Abortion practitioners have said it had been all but impossible for a variety of reasons for them to obtain hospital admitting privileges, which would have left Louisiana with a single abortion clinic, in the state’s biggest city, New Orleans.

However, the law’s supporters said it would protect the health and safety of women seeking abortions and would help ensure the competence of doctors.

But abortion-rights supporters cited the rarity of the need for hospitalization after an abortion and said women could, if needed, be hospitalized whether their abortion practitioner had admitting privileges or not.

The Texas law struck down in 2016 said the admitting privilege provision did not have a medical benefit.

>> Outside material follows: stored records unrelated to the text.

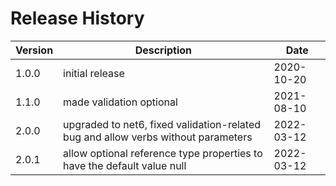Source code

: # Release History

|Version|Description|Date|
|---|---|---|
|1.0.0|initial release|2020-10-20|
|1.1.0|made validation optional|2021-08-10|
|2.0.0|upgraded to net6, fixed validation-related bug and allow verbs without parameters|2022-03-12
|2.0.1|allow optional reference type properties to have the default value null|2022-03-12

In that decision, now-retired justice Anthony Kennedy joined the court’s four liberals to form a majority. At that time before Trump assumed the presidency, the Department of Justice argued that the Texas law should be struck down. But under Trump, the department backed the Louisiana law.

The court’s 2016 decision said the admitting-privileges requirement “provides few, if any, health benefits for women, poses a substantial obstacle to women seeking abortions, and constitutes an ‘undue burden’ on their constitutional right to do so.”